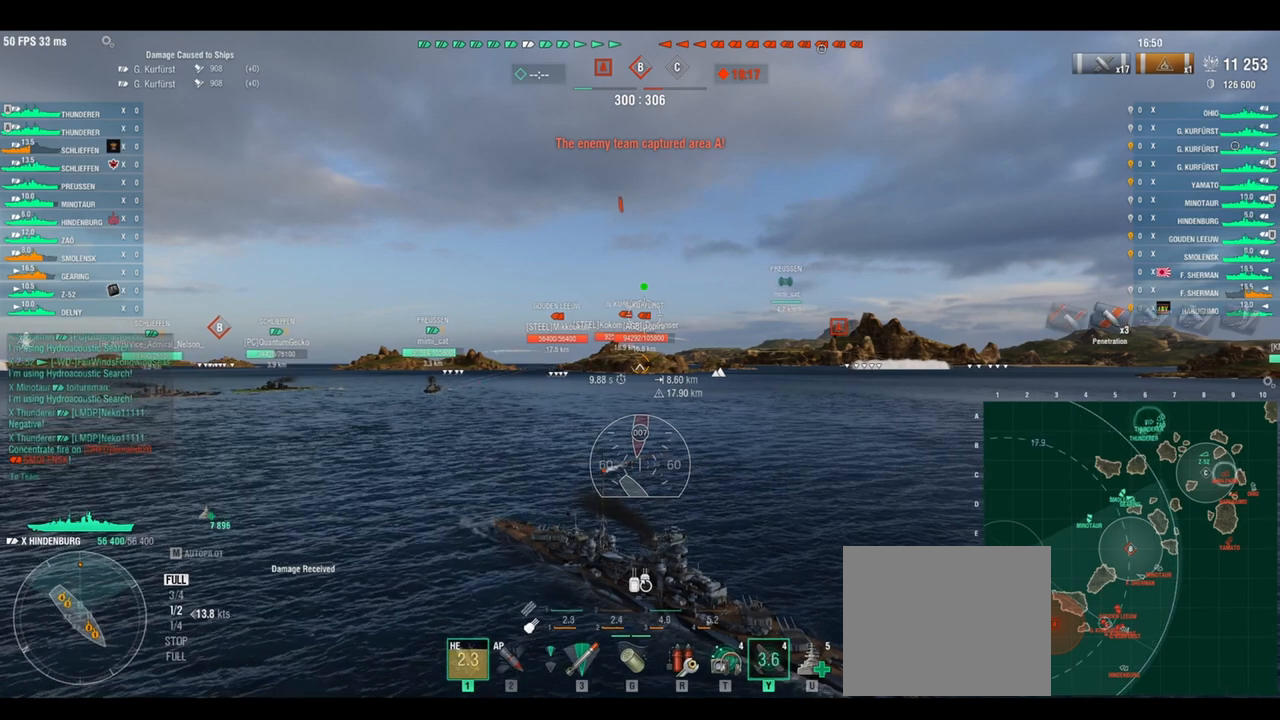
{"keys": [], "events": [[167, "s", "down"], [250, "s", "up"], [375, "s", "down"], [458, "s", "up"]]}
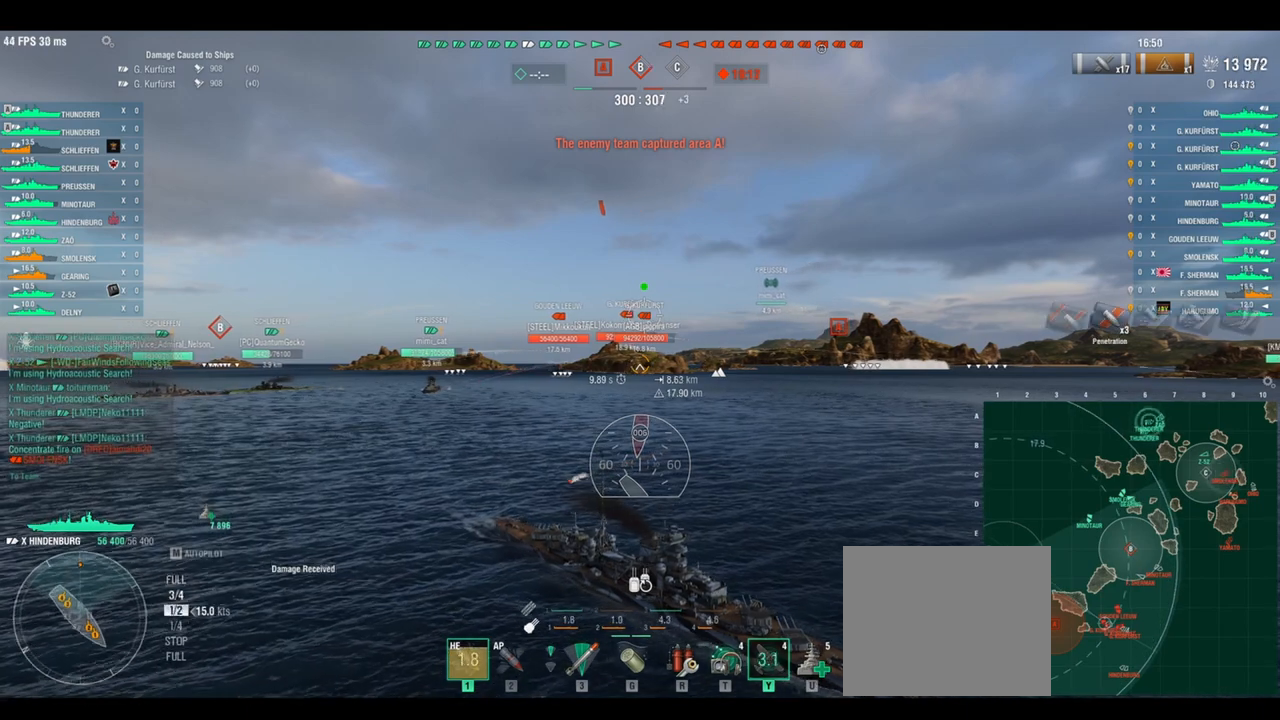
{"keys": ["s"], "events": [[83, "s", "down"], [250, "shift", "down"], [333, "shift", "up"]]}
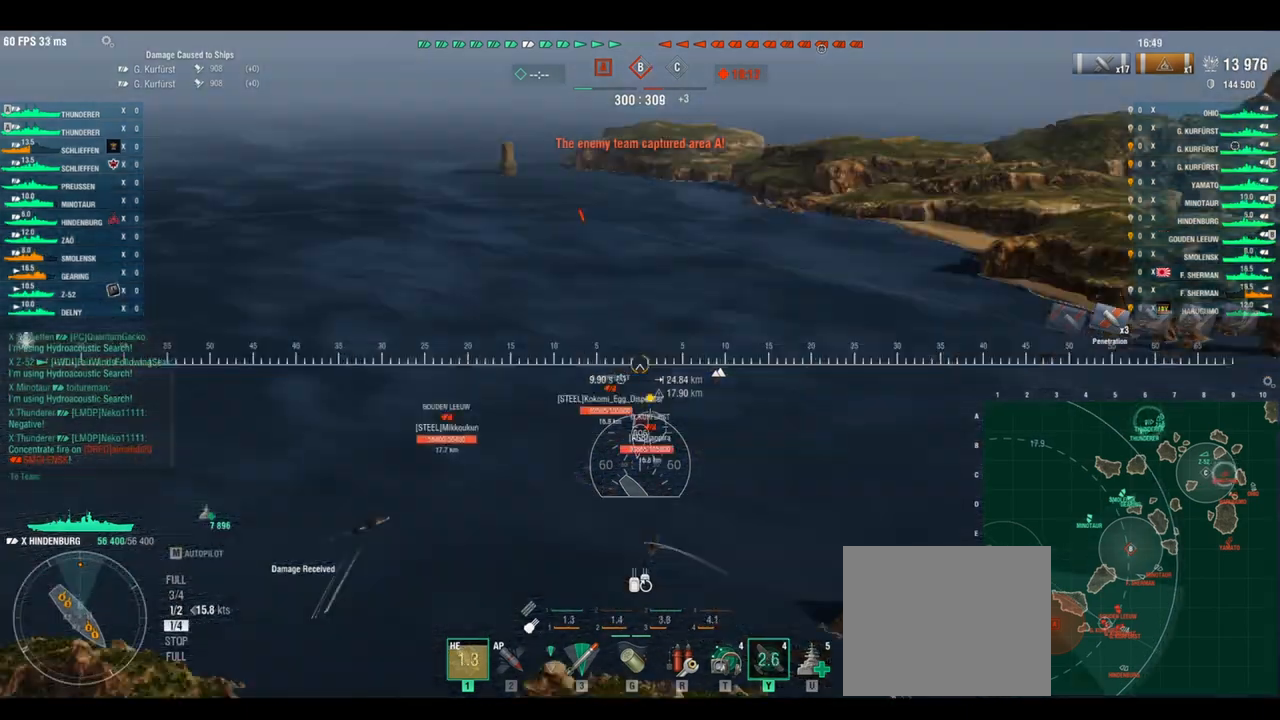
{"keys": ["s"], "events": []}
----
§ REQUIREMENT
Exactly repeat the data above; the pictures do not belong in your copy.

§ ANSWER
{"keys": [], "events": [[167, "s", "down"], [250, "s", "up"], [375, "s", "down"], [458, "s", "up"]]}
{"keys": ["s"], "events": [[83, "s", "down"], [250, "shift", "down"], [333, "shift", "up"]]}
{"keys": ["s"], "events": []}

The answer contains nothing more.